** Article **
Note: Someone asked where you can buy the train tickets to Bastei Bridge and if you can do so in advance. You’ll find vending machines at all stations (easy switch to English). There is no need to buy them in advance as there are no reserved seats, etc. You could buy them online as well on the official website of the Germain Railway. But you’ll have to register, etc, and as it takes literally 2 minutes to buy the tickets, I’m not sure why you would want to do it.

From Dresden to Bastei Bridge by train & bus (for non-hikers)

The train to Pirna from Dresden main station - the S2 leaves every 20 minutes
The train to Pirna from Dresden main station

You could also do a combination of train and bus. This is the best version if you don’t or can’t hike all the way to the top. In this case, first, take the train S2 from Central Station to Pirna. It takes 20 minutes and leaves every 20 minutes.

The bus station in Pirna right behind the main station that will get you to Bastei / Lohmen
The bus station in Pirna

In Pirna exit the train station and go to the adjacent central bus station (you have to walk through a little underbridge) and then wait for bus 237 towards Sebnitz. It leaves about once an hour, so make sure to check the schedule before you leave from Dresden. This bus will get you directly to the back of Bastei.

You will have to walk the last stretch, but it’s an even road and only about 300 meters. Note: Don’t get out at the Park and Ride bus stop, where the bus is scheduled to wait 5 minutes.

Time: ~65 minutes
Price: 14 euros (if you get a day ticket for the train & bus)

Tourist bus from Dresden to Bastei

You can also take the bus from Dresden to Bastei. During the tourist season, a couple of companies offer direct bus trips from Dresden. Usually, these tours will stop at the amazing Köngigsstein fortress as well.

Here is a fantastic Bastei & Königstein tour >

Time: 5 hours (altogether)
Price: 40-50 Euros (depending on the agency)

Taking the steamboat to Bastei

The magnificient valley of the River Elbe as seen from Bastei Bridge
The magnificent valley of the River Elbe

You could also take the steamboat to Bastei, or rather the village of Rathen and then hike to the top. I have to say that the valley of the River Elbe is truly stunning in this part, and taking the boat really is worth it. That being said, boats do NOT leave from Dresden. Again, you have to take the train to Pirna and then take the bus (or walk) to the pier in Pirna.

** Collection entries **
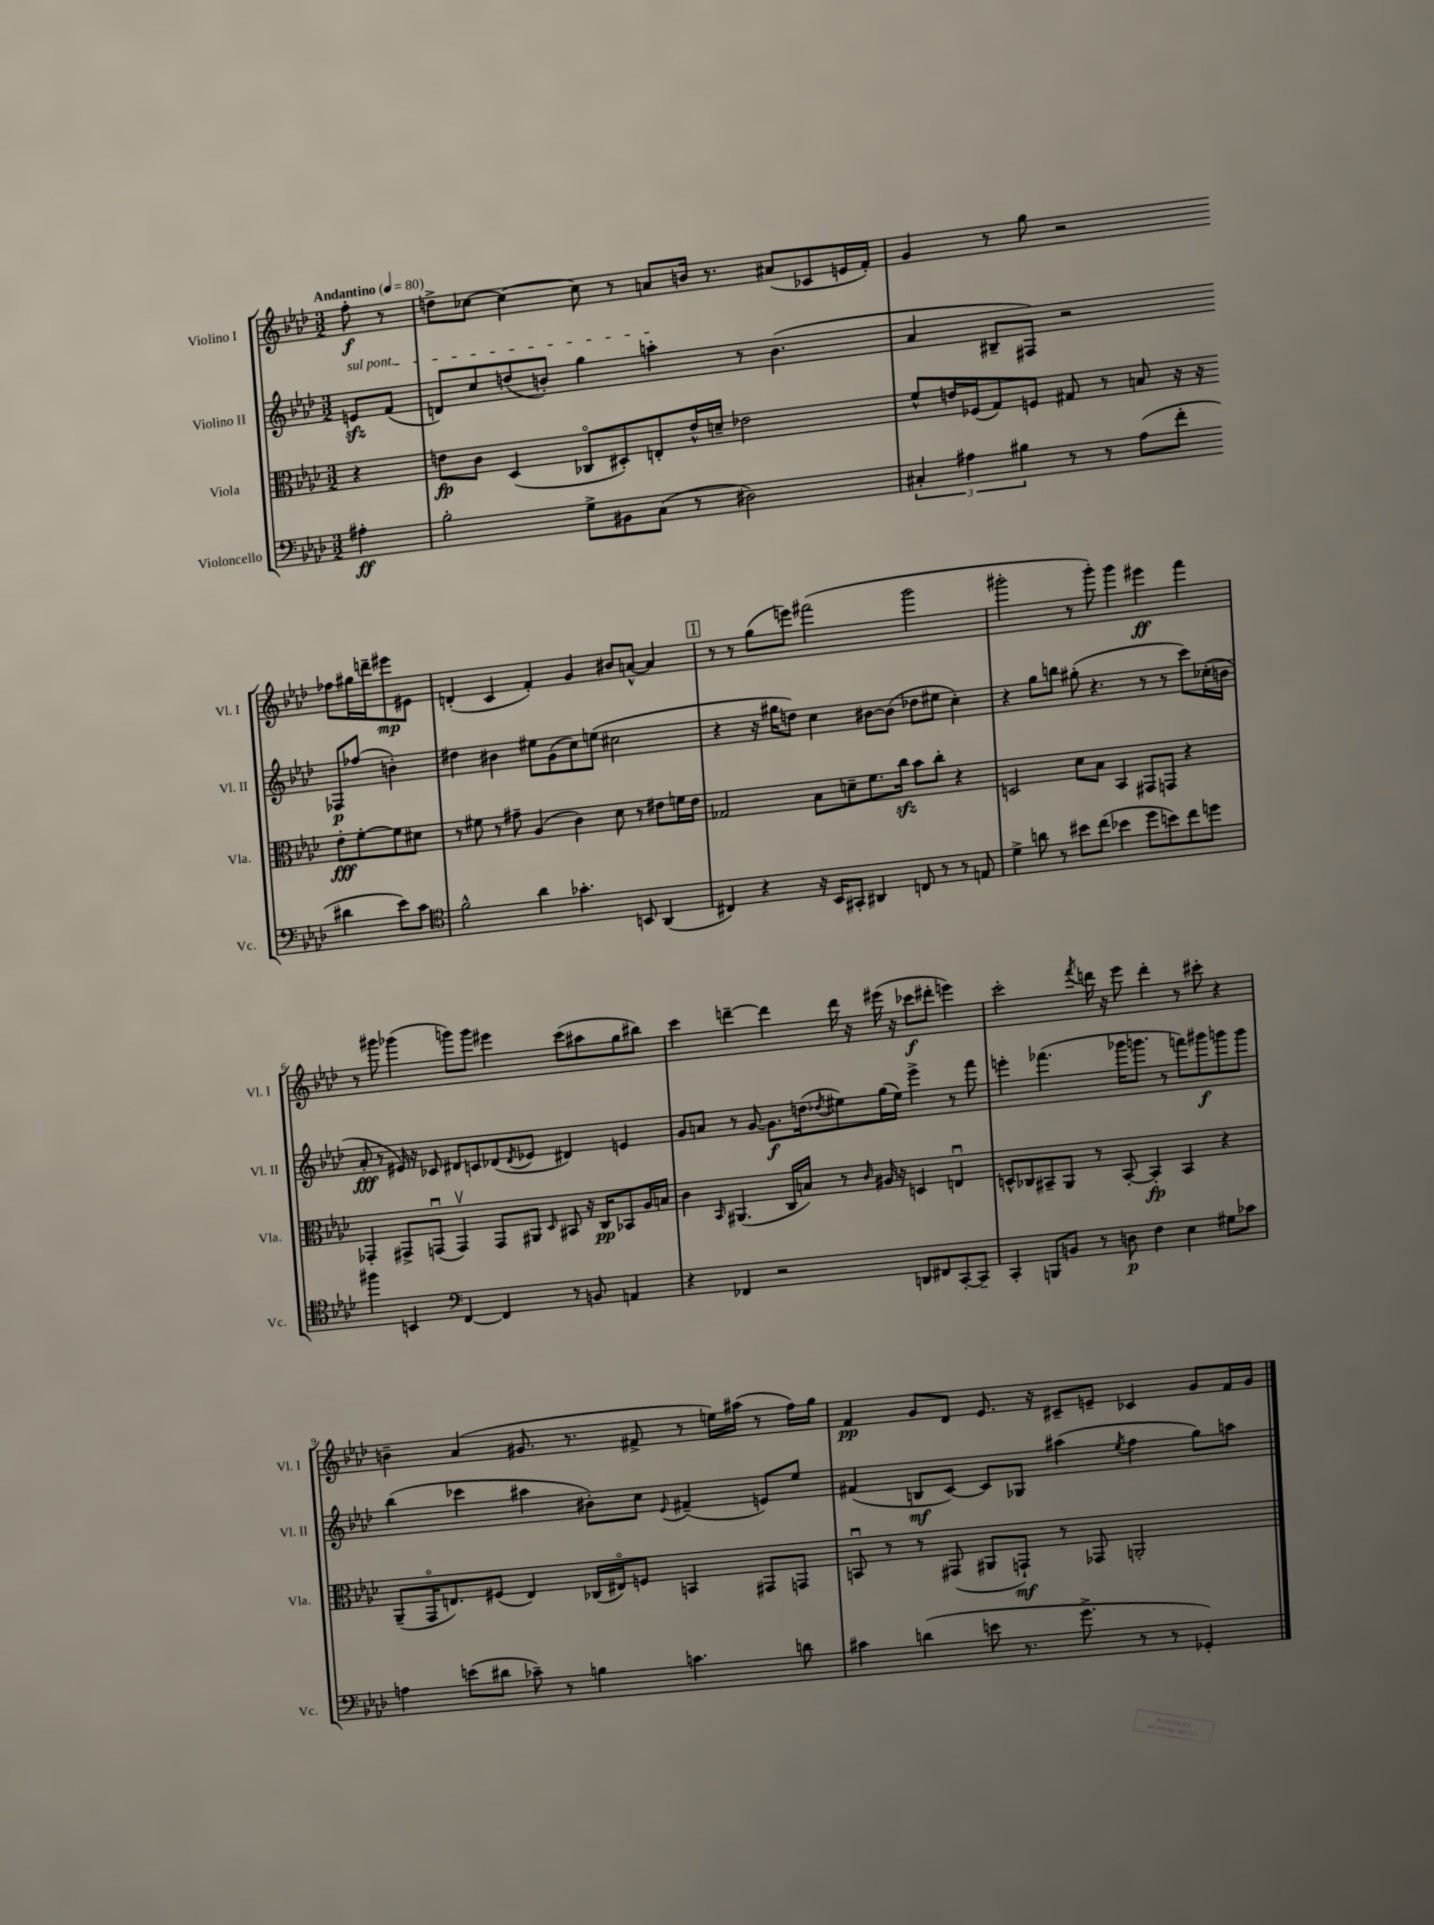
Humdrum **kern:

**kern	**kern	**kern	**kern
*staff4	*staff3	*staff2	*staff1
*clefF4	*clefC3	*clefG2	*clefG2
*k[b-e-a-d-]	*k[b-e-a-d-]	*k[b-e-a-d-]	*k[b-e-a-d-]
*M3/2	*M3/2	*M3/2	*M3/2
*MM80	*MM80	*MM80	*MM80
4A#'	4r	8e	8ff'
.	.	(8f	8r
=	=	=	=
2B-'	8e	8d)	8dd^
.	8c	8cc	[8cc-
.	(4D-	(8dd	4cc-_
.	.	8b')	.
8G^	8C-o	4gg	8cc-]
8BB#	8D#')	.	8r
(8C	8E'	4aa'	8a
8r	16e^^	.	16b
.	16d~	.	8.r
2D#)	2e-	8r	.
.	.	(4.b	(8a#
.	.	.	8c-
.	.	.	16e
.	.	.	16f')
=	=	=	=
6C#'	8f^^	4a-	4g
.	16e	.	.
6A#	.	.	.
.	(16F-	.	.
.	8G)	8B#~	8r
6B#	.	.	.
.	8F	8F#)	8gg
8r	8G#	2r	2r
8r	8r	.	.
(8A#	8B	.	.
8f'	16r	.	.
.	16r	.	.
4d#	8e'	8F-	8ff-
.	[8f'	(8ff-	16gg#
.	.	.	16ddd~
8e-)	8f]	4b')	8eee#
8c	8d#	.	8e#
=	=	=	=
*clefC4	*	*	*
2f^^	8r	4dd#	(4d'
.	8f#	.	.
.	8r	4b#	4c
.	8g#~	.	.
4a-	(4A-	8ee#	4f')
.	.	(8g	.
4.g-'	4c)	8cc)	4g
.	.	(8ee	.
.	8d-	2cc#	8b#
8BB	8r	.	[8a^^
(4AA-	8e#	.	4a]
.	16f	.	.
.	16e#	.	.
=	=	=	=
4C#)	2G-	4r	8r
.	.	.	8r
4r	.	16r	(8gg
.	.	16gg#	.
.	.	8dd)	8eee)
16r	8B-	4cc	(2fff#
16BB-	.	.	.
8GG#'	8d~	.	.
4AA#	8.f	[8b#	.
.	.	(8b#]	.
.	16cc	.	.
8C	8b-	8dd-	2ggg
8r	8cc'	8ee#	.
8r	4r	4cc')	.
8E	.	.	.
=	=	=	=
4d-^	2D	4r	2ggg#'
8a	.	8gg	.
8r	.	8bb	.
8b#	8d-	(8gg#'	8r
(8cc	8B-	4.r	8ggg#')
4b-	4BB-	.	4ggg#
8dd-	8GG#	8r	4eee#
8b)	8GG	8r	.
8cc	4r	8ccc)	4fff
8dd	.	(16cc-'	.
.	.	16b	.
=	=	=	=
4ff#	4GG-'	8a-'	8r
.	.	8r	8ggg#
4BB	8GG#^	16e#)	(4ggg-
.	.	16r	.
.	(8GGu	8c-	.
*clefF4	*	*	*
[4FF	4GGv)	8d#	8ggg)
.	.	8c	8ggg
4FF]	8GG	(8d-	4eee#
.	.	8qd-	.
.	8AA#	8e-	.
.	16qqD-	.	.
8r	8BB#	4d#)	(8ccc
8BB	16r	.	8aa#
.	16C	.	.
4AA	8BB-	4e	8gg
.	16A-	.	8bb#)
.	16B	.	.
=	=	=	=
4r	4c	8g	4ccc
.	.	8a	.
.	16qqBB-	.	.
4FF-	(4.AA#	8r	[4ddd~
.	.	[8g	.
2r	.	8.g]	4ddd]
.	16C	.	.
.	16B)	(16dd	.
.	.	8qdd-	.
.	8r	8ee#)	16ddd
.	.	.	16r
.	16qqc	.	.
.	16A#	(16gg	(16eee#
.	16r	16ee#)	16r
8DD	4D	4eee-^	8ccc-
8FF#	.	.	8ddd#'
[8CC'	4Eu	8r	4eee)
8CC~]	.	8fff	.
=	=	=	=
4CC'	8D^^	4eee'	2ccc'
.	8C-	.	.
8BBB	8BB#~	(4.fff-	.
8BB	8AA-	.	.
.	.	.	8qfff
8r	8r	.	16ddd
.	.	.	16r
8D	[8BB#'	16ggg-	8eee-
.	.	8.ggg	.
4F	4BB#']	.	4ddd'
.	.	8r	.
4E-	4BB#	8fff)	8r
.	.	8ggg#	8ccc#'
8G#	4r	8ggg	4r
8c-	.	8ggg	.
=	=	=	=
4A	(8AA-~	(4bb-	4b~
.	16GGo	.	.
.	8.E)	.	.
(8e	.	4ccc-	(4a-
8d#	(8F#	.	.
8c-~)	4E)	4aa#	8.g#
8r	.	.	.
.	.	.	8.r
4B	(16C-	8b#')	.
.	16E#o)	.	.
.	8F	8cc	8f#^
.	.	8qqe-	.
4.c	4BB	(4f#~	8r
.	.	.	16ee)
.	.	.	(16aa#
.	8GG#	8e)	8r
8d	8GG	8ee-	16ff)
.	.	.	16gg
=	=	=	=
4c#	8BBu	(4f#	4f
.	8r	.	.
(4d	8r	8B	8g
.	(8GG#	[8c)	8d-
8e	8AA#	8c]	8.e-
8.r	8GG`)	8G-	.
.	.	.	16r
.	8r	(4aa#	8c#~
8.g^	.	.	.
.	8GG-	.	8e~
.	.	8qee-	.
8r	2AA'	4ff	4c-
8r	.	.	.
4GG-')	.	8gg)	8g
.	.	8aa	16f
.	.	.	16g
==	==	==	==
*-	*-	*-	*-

** Written request 1 **
Using the Bastei travel guide, answer these:
(a) How often does the S2 train from Dresden main station to Pirna leave?
(b) Which bus should be taken from the Pirna bus station toward Sebnitz?
(c) What do the direct tourist bus trips from Dresden to Bastei cost?
** Written request 2 **
Summarize the Bastei travel guide in two sentences.

** Written reply 1 **
(a) Every 20 minutes.
(b) Bus 237.
(c) 40–50 euros, depending on the agency.

** Written reply 2 **
Travelers who don't want to or can't hike all the way up can take the S2 train from Dresden to Pirna and then bus 237 toward Sebnitz, which reaches the back of Bastei in about 65 minutes for 14 euros with a day ticket for train and bus. Other options are seasonal tourist buses from Dresden, which usually also stop at Königstein fortress, and the steamboat to the village of Rathen followed by a hike to the top, though boats leave from Pirna rather than Dresden.